Hemos visto en estos días a las madres de La Habana cuando acompañan a sus hijos, a sus hijas. Hemos visto a esas madres cuando enfrentan a la policía, cuando le gritan a la policía, como la de Iliana Hernández, como de seguro haría también la madre de los Urquiola, como harían todas las madres de esos hijos en huelga de hambre, en aquel barrio habanero tan notable ahora, tan notable siempre, que luce el nombre del santo Isidro. Y aquel amigo escribió sobre el miedo de su madre, que es idéntico al miedo de todas las madres, como también son idénticos sus arrojos para esconder el miedo, cuando de hijos se trata.
Cuba es un país de padres, es un país de hijos. Cuba es una casa, y debería ser una familia, aunque el poder se empeñe en dividirnos. Cuba es la casa de todos, es el hogar de los padres con sus hijos, es el hogar de quienes lo habitan y también de los que se fueron y mantienen a la Isla en sus cabezas. Cuba es de las madres con arrojo y de las que temen por sus hijos, de las que dicen “ve” y también de las que recomiendan “quédate”. Y quizá eso es lo que no entendieron hasta hoy los comunistas en el poder, esos que ni en el inodoro, cuando expulsan su detritus, son capaces de ofrecer un poco de conmiseración, que no es lo que queremos.
Cuba es de todos, es con todos, y para el bien de todos. Y no debían levantarse atribuladas las madres cubanas, no debían ellas angustiarse cuando el hijo sale a la calle, no debían asustarse, pensar que esos hijos podrían no regresar, ellas no deberían temer. Lo peor para una madre es que, con una llamada telefónica, le adviertan que su hijo fue detenido en la esquina de la casa, que su destino no fue el sitio pensado, ese que le dijo mientras desayunaban juntos, que su destino fue la estación de policías, y que viajó esposado hasta esa estación policial de la que no se conoce su dirección. Una madre no debe vivir ese sobresalto que vivió Leonor, y que también debió vivir Mariana.
Ningún amigo, ni siquiera un enemigo, debería preocuparse por el miedo de su madre, por esos miedos que resultan idénticos en todas las madres de la Isla. Nadie debería angustiarse porque dejó en casa a una madre atribulada, con miedo. Una madre no debe temer a una Asamblea Nacional reunida, ni temer a que alguno de esos “jefes” vuelva a hablar de los traidores, no debía temer a que los asambleístas legitimen el término, ese que descalifica a su hijo, ese que lo califica impío, que lo supone traidor, que le grita insidioso, vendepatria, gusano. Una madre no debe suponer un futuro incierto para su hijo, y mucho menos una cárcel que es cierta y que es muy cruel.
Un hijo no debería padecer los temores de una madre ni sentir vergüenza por sus empeños para conseguir la libertad, tampoco por sus enfrentamientos a un poder dictatorial. Un hijo no debería pensar constantemente en abandonar la patria, que es como abandonar a la madre. La Patria y la Madre se parecen mucho, quizá son la misma cosa… y eso hay que hacerlo notar cada mañana, y en la tarde, y a toda hora.

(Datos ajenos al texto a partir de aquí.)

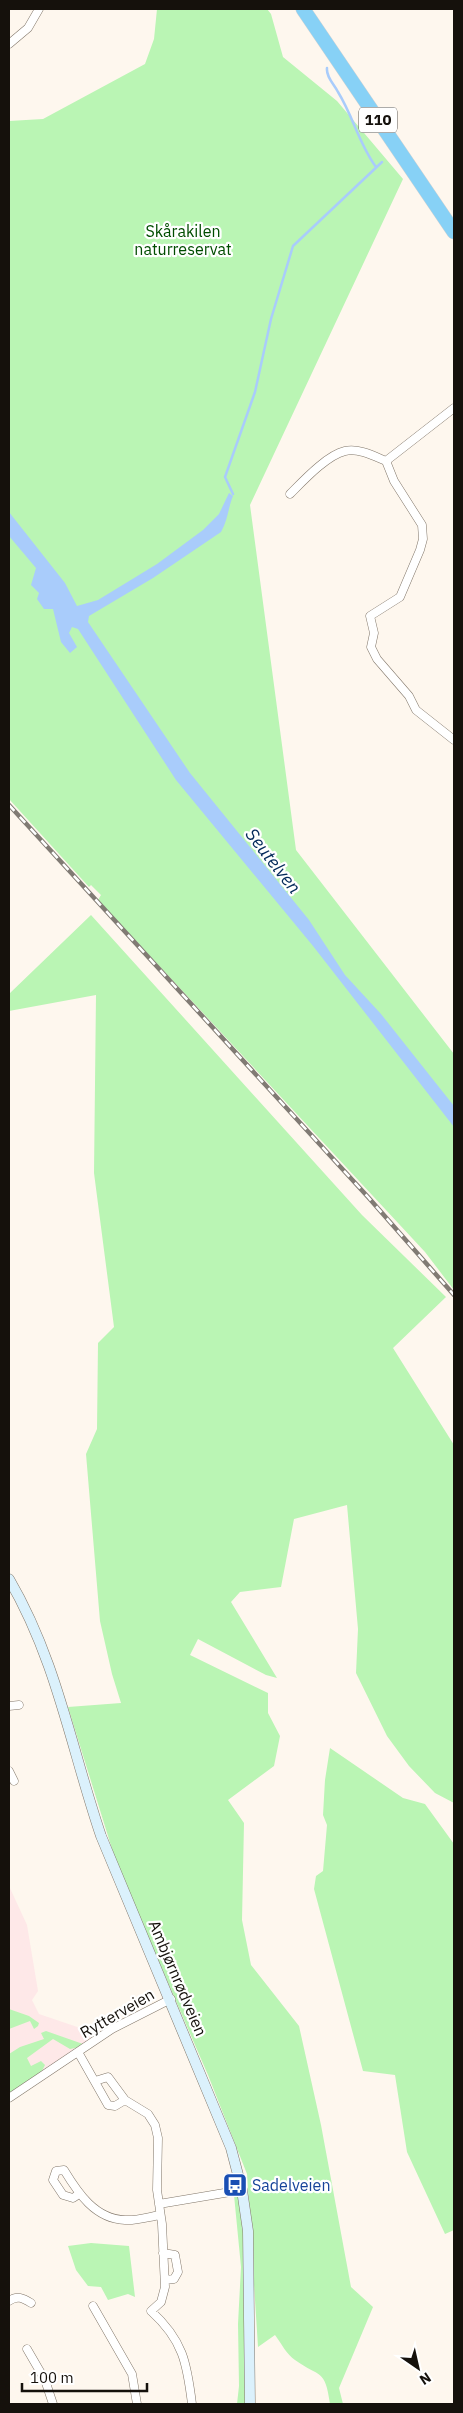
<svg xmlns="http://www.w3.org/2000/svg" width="463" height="2413" font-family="'IBM Plex Sans',sans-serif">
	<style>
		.education { fill: #fee8e8 }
		.green { fill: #baf5b4 }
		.water { fill: #a9ccfb }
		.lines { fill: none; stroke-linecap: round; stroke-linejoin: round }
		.stream { stroke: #a9ccfb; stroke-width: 2.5 }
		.street-casing { stroke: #82776a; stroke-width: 9 }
		.secondary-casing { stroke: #82776a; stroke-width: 11 }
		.highway-casing { stroke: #d5d4d3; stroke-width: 15 }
		.street { stroke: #fff; stroke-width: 8 }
		.secondary { stroke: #dbf1fc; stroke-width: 10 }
		.highway { stroke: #87d1f6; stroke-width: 14 }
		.rail-casing { stroke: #817b74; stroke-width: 4.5 }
		.rail { stroke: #fff; stroke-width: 2.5; stroke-dasharray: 8; stroke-linecap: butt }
		.labels { text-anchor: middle; stroke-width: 4.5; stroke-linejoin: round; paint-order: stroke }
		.shield { fill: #fff; stroke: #5b5855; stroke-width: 1 }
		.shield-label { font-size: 15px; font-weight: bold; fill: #15110c }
		.park-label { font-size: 16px; fill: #004d00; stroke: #fff }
		.street-label { font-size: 16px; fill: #15110c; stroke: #fff }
		.transit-label { font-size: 16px; fill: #164399; stroke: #fff; text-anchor: start }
		.water-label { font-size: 18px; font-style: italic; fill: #042a5a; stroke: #fff }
	</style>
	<rect width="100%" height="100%" fill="#fef7ee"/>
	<path class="education" d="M9,1886L27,1925L38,1991L32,2000L39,2014L95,2033L83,2045L9,2094Z"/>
	<path class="green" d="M157,9H267L271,14L283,57L337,101L403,179L250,505L296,850L454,1054V1290L425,1252L98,900L101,895L91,885L89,887L9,799V121L43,119L145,64L154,39Z
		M91,915L362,1215L446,1297L393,1348L454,1445V1803L435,1793L409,1766L387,1736L356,1673L358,1629L347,1505L294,1519L281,1587L240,1592L231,1602L277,1678L266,1675L198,1639L190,1655L268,1693V1713L280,1736L274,1766L228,1800L244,1823L242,1920L251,1965L299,2026L321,2125L351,2287L373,2307L339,2388L343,2404H330C325,2368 320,2378 295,2360C287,2355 281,2343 275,2335L258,2347L247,2174L208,2075L117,1865L68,1707L121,1703L112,1674L100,1621L86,1454L97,1429L98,1343L114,1327L94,1173L96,995L9,1011V994Z
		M330,1748L403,1798L425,1804L454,1844V2230L445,2234L407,2152L395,2075L363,2071L314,1889L316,1876L323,1871L327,1825L323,1815L325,1780Z
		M9,2009L29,2016L39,2023L38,2026L34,2029L30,2021L9,2029Z
		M46,2031L83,2044L80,2047L70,2049L53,2039L27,2058L31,2066L41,2061L45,2065L41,2073L9,2094V2054L20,2047L44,2039L41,2033Z
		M234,2195L238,2196C251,2264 245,2335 245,2404H237L239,2386L238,2324L241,2267Z
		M91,2243L129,2246L135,2297L128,2294L108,2300L101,2287L88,2286L76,2270L68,2246Z"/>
	<path class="water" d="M229,493L233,496C228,508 228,520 221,532L153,578L89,616L88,622L190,773L309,920L345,975L381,1014L454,1106V1127L313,946L176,780L78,629L72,627L69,633L77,647L70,653L61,642L53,609H44L37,599L39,593L31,585L36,568L9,536V512L65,583L77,606L98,600L157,564L203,530L219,514Z"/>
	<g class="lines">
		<path class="stream" d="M327,68C326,77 334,84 338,92C353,116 359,144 376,167
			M233,494L225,477L255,392L271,319L293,246L382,162"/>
		<defs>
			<path id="street" d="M9,44L28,28L39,9
				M454,408L386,461L394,481L422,525L423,539L420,550L400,597L370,616L374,633L371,647L377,659L409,696L416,710L454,740
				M290,494C303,481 327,455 345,451C359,448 374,456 386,461
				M9,1706L19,1705
				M9,1771L14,1781
				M78,2052L108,2105L115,2106L125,2100
				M95,2081L108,2077L125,2100L148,2114L155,2125L158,2138L157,2190L162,2224L165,2287L161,2302L151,2311C183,2340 187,2363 192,2404
				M9,2098L112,2029L171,1999
				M79,2194L73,2198L63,2195L53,2180L56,2171L64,2170C78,2193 95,2219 125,2220C136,2221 148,2217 160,2215
				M159,2204L242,2190
				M163,2253L175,2255L178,2272L174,2279L165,2280
				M9,2301C17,2295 23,2298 31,2303
				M93,2306L132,2374L137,2404
				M27,2349L45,2380L53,2404"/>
			<path id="secondary" d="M9,1579C57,1661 71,1748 101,1836L231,2148L242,2190L248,2231L250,2404"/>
			<path id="highway" d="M303,9L454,232"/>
		</defs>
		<use href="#street" class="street-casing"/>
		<use href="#secondary" class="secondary-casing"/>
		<use href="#highway" class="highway-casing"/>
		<use href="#street" class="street"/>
		<use href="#secondary" class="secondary"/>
		<use href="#highway" class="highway"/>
		<defs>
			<path id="rail" d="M9,805L368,1197L454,1295"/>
		</defs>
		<use href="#rail" class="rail-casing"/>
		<use href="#rail" class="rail"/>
	</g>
	<defs>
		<symbol id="bus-square" viewBox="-11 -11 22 22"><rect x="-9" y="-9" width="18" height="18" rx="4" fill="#1a4fb4" stroke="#fff"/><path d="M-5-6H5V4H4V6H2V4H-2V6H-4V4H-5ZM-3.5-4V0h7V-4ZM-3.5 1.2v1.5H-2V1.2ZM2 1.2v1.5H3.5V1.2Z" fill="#fff"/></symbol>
	</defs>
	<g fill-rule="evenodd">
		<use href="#bus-square" x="221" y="2171" width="28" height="28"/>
	</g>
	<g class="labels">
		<rect class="shield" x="359" y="107.5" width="38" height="25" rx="4"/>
		<g class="shield-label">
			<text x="378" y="125">110</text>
		</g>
		<g class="park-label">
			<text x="183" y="237">Skårakilen<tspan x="183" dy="18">naturreservat</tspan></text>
		</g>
		<g class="street-label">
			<text transform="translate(178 1978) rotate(67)" y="6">Ambjørnrødveien</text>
			<text transform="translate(117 2013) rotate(-30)" y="6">Rytterveien</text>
		</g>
		<g class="transit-label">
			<text x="252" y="2191">Sadelveien</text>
		</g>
		<g class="water-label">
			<text transform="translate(273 861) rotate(52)" y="6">Seutelven</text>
		</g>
	</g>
	<rect width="463" height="2413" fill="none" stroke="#15110c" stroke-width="20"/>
	<g transform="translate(418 2368) rotate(146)" stroke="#ffffff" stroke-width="4" paint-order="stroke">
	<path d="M0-4L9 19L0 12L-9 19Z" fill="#15110c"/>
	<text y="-8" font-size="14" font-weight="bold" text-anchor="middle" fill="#15110c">N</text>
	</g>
	<path d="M22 2383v8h125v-8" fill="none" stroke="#15110c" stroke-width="2.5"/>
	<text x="30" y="2383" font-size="15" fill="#15110c" stroke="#ffffff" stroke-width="4" paint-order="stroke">100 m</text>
</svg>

Madre y Patria son la misma cosa.
Una Patria no debe ser la tirana de una Madre, y tampoco opresora de sus hijos, pero esta Cuba de hoy, y el poder que la regenta, es la tirana de sus hijos, de las madres de esos hijos. Un país no debía escuchar jamás el desconsuelo de una madre, ese dolor que advirtió Leonor a su José: “Yo preferiría, hijo, verte errante a verte expuesto”. Eso escribió Leonor al hijo amado, y algo parecido pudo pensar Mariana, y decir María. Y es que así son las madres; las madres son como María, como Mariana, como Leonor.